── Material provided ──

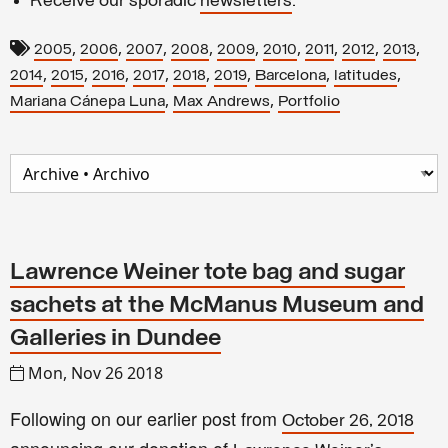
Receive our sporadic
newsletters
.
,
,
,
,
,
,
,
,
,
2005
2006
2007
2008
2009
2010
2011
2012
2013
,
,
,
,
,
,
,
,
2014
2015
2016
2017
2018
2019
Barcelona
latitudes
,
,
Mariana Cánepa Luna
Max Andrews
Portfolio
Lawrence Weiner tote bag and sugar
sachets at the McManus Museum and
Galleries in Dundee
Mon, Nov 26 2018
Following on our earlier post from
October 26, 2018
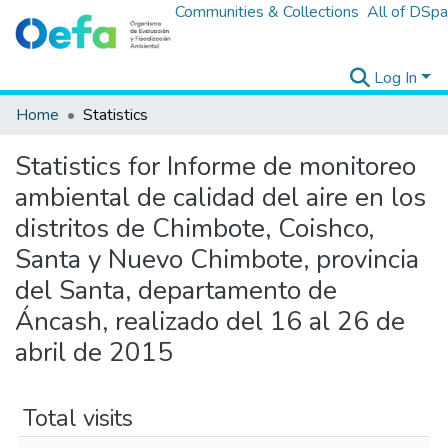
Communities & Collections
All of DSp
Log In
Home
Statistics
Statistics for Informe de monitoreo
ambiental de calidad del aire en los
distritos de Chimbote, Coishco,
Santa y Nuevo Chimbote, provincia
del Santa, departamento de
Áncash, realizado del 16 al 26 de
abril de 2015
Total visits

───

- [What you will do]: Could you write out every line of text from the records above, character for character, leaving the pictures out of your answer?

- [Output for this task]:
Receive our sporadic
newsletters
.
,
,
,
,
,
,
,
,
,
2005
2006
2007
2008
2009
2010
2011
2012
2013
,
,
,
,
,
,
,
,
2014
2015
2016
2017
2018
2019
Barcelona
latitudes
,
,
Mariana Cánepa Luna
Max Andrews
Portfolio
Lawrence Weiner tote bag and sugar
sachets at the McManus Museum and
Galleries in Dundee
Mon, Nov 26 2018
Following on our earlier post from
October 26, 2018
Communities & Collections
All of DSp
Log In
Home
Statistics
Statistics for Informe de monitoreo
ambiental de calidad del aire en los
distritos de Chimbote, Coishco,
Santa y Nuevo Chimbote, provincia
del Santa, departamento de
Áncash, realizado del 16 al 26 de
abril de 2015
Total visits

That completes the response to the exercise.